# Bowfishing legal in the Chesapeake Bay



## Makbarracuda (Dec 9, 2009)

My uncle spearfishes for spadefish out by the islands at the bay bridge tunnel. This past trip was for cobia, and they were rubbing up on the buoys but some wouldnt bite. He said that it was legal to shoot them with a spear gun. first question is, is he right? second question is can you use a bow and fishing arrow so you won't have to get in the water?


----------



## Big Rad (May 19, 2003)

*He is correct*

You have to wait until June 15 for sport fish I believe. You can shoot fish like rays and stuff anytime


----------



## Makbarracuda (Dec 9, 2009)

Ok, thanks i've tried looking at the laws for Va inshore waters but couldn't find anything.

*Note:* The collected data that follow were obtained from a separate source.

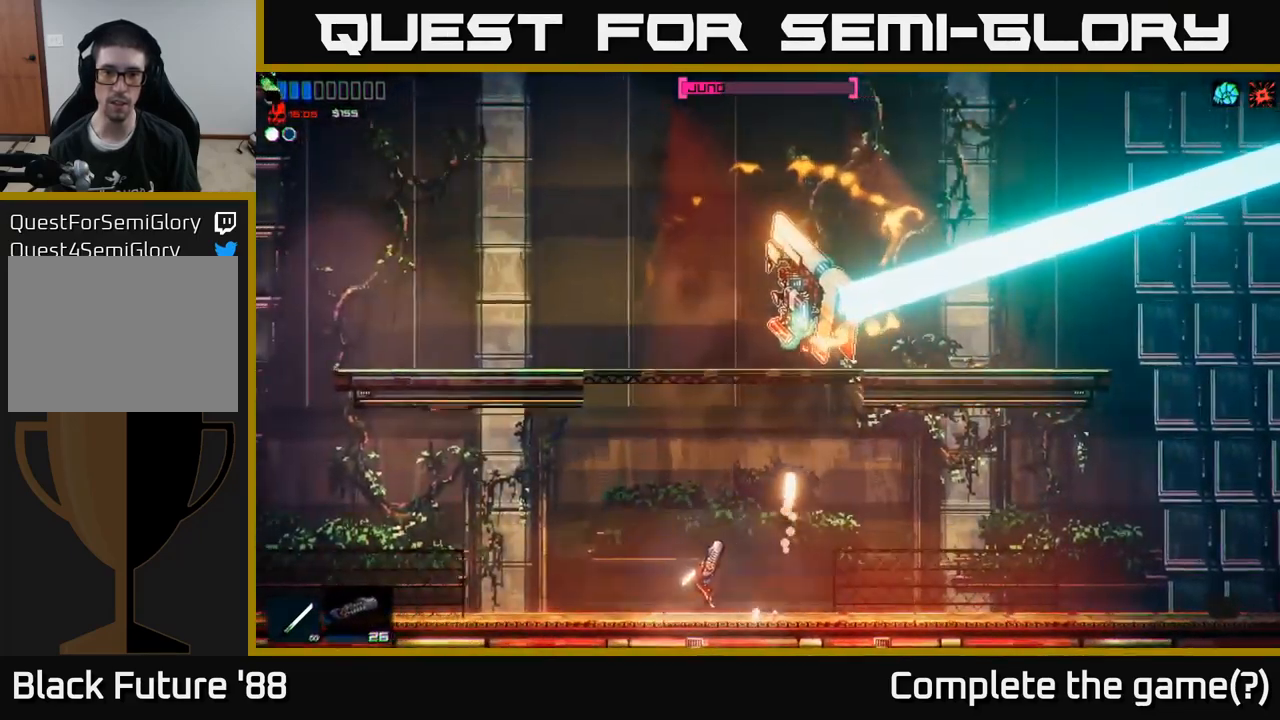
{"buttons": ["R2"], "left_stick": "center", "right_stick": "up-right", "events": [[34, "right_stick", "up-right"], [284, "left_stick", "left"], [434, "left_stick", "center"]]}
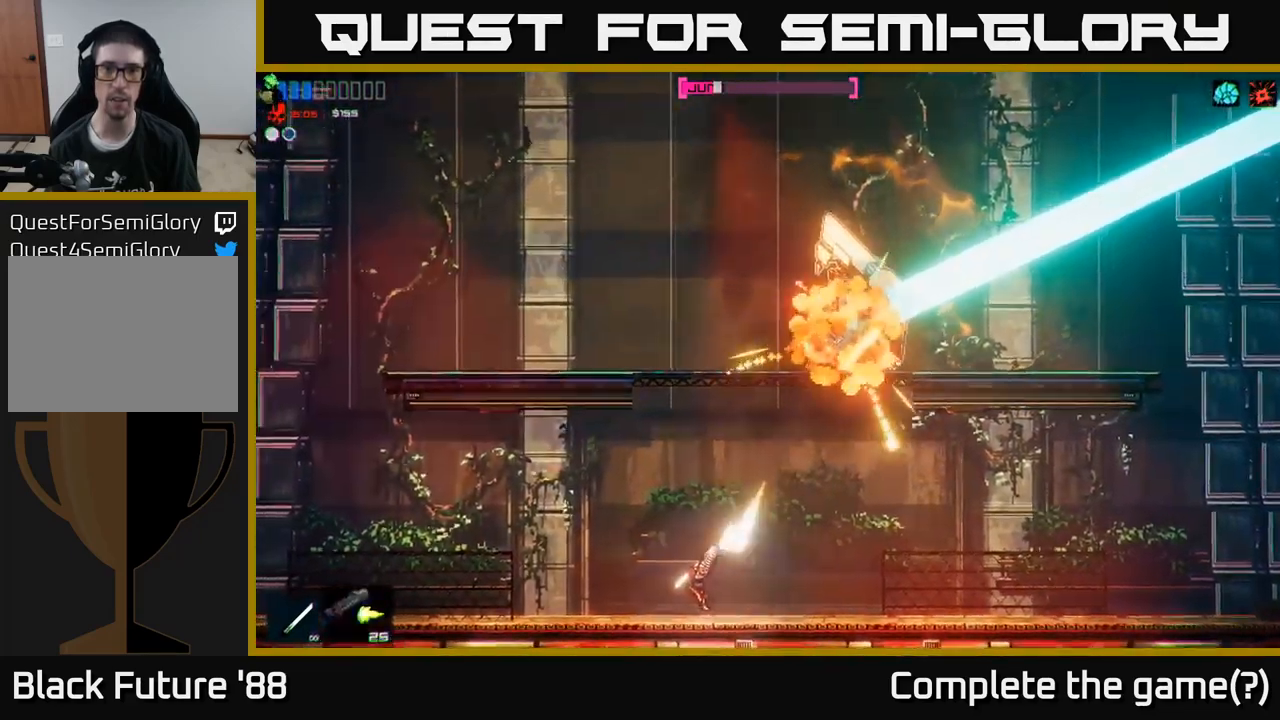
{"buttons": ["R2"], "left_stick": "center", "right_stick": "up-right", "events": []}
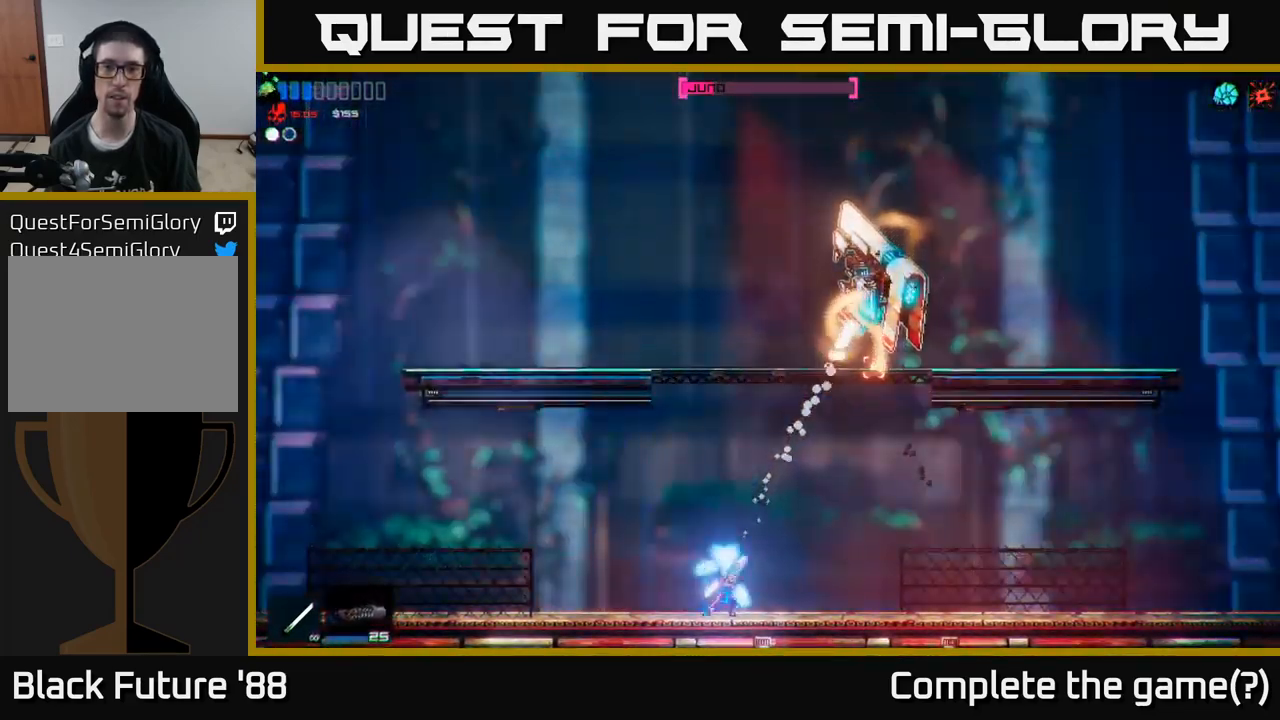
{"buttons": ["R2"], "left_stick": "center", "right_stick": "up-right", "events": []}
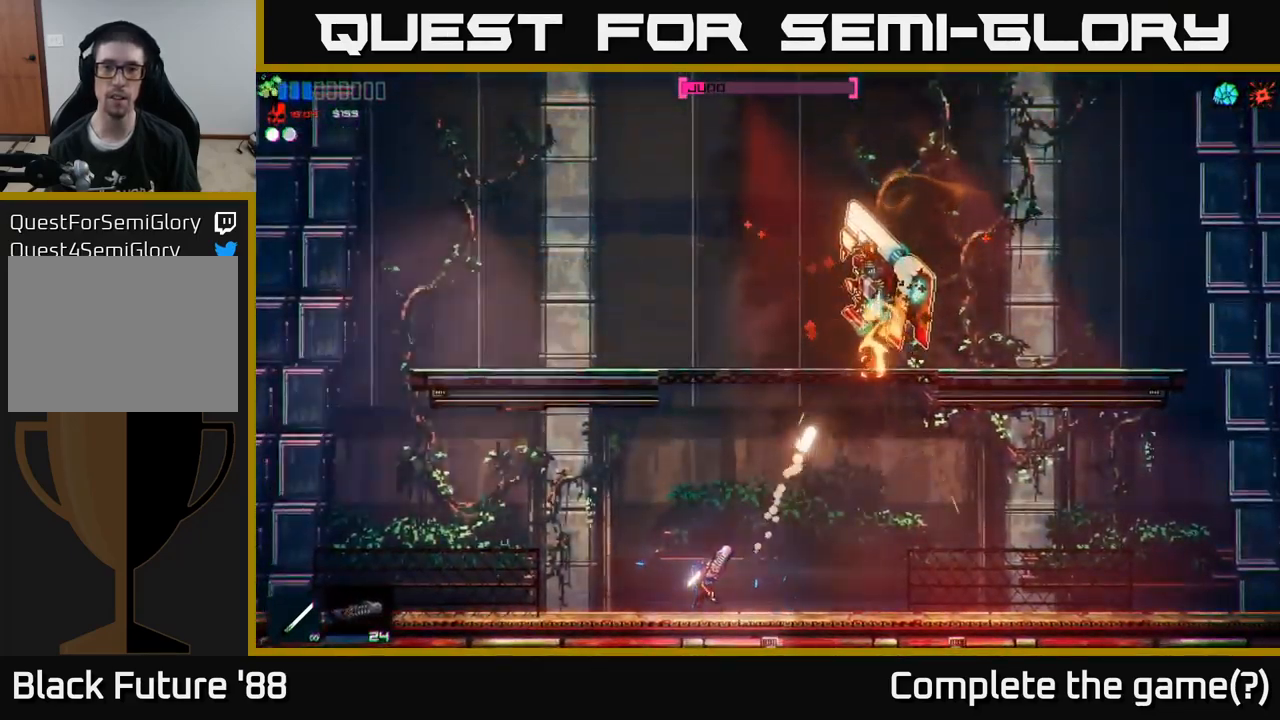
{"buttons": ["R2"], "left_stick": "center", "right_stick": "up-right", "events": []}
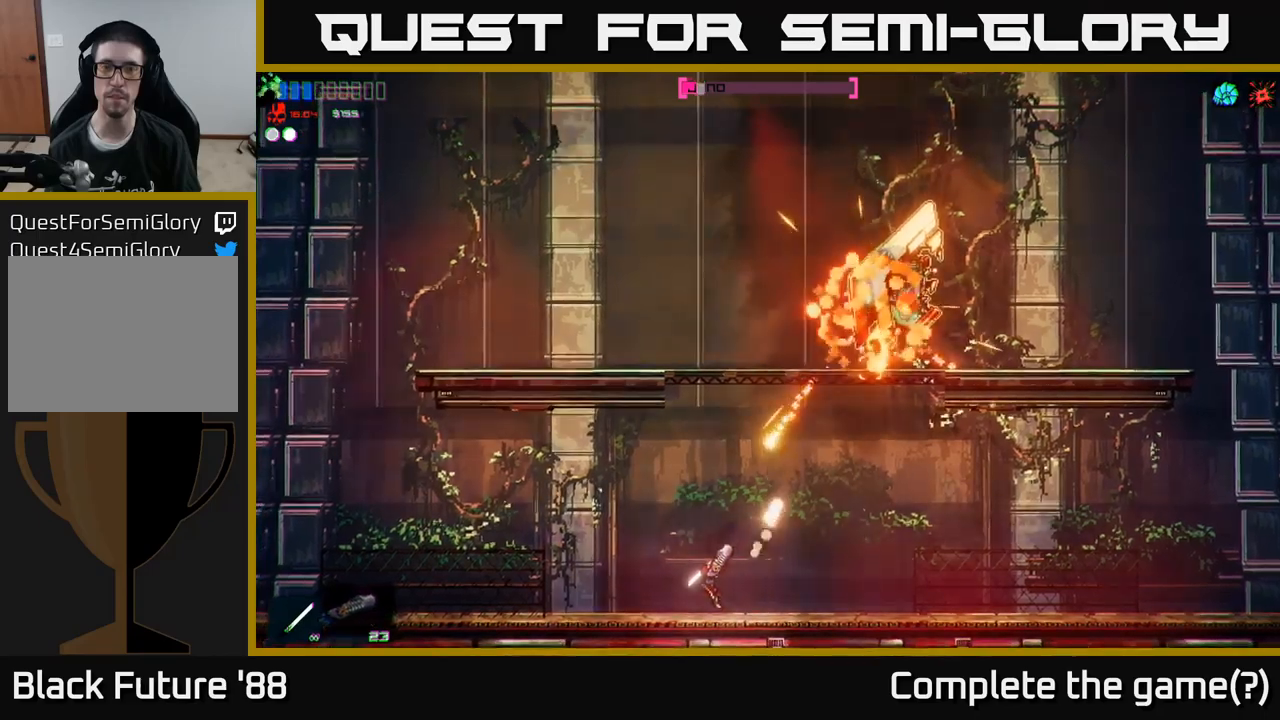
{"buttons": ["R2"], "left_stick": "center", "right_stick": "up-right", "events": []}
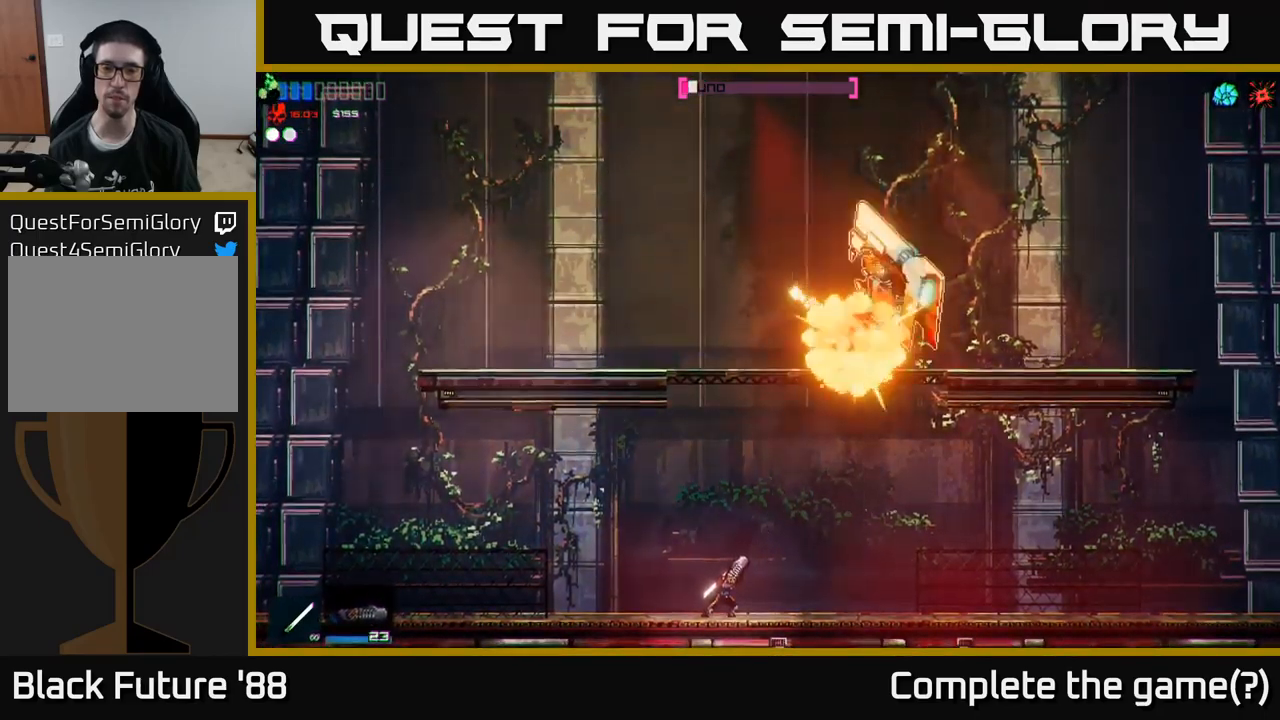
{"buttons": [], "left_stick": "center", "right_stick": "up-right", "events": [[83, "left_stick", "left"], [266, "R2", "up"], [400, "left_stick", "center"]]}
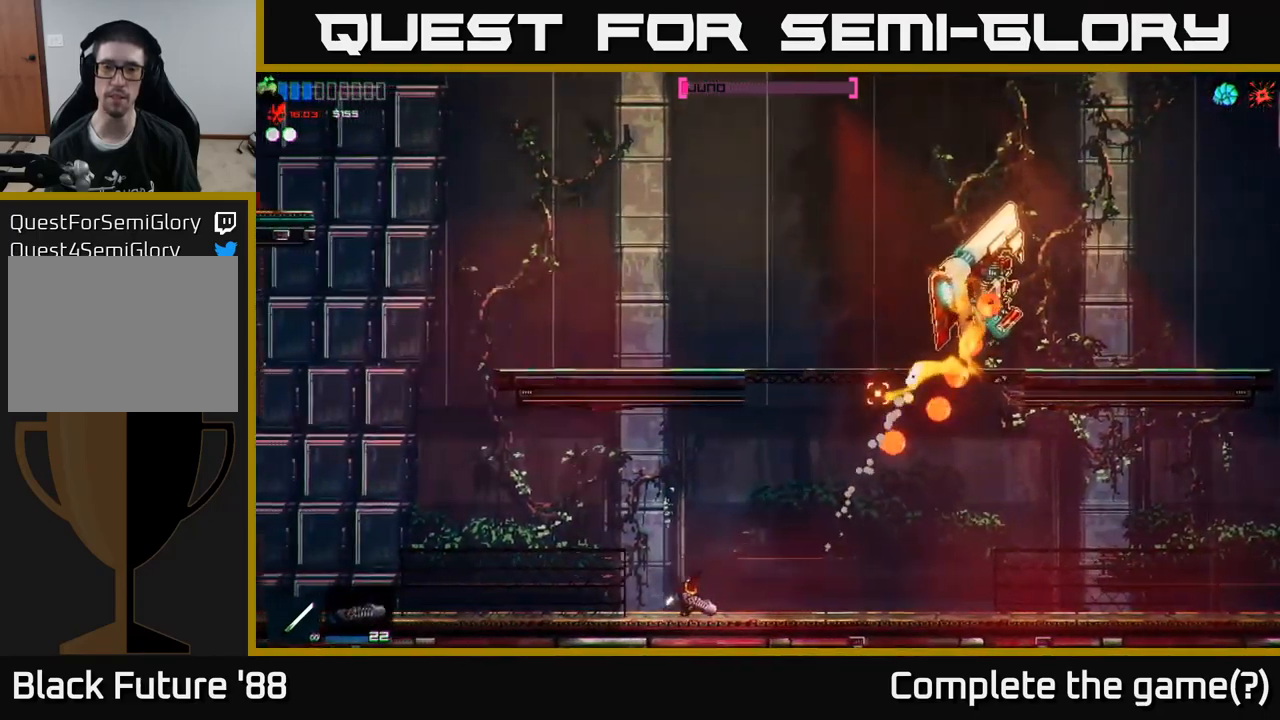
{"buttons": [], "left_stick": "center", "right_stick": "up-right", "events": [[66, "left_stick", "left"], [216, "left_stick", "center"]]}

Do you know when sport fishing stops by any chance.


----------



## skider (Feb 14, 2009)

about ten years ago i asked the game department on bow kills for fish they said as long as you have afishin and archery licsense go by your bag limits idont know if that has changed but give it a try.:beer::beer::beer::beer::fishing:


----------



## Tom Powers (Aug 2, 2001)

I don't know about freshwater other than to say that there are specific rules.

You can bow fish (it is considered spear fishing I think) for most species. You CAN NOT spear fish for striped bass.

You can not spear fish on the recreational fishing reefs within state waters.

You can not fish commercially with a spear gun.


----------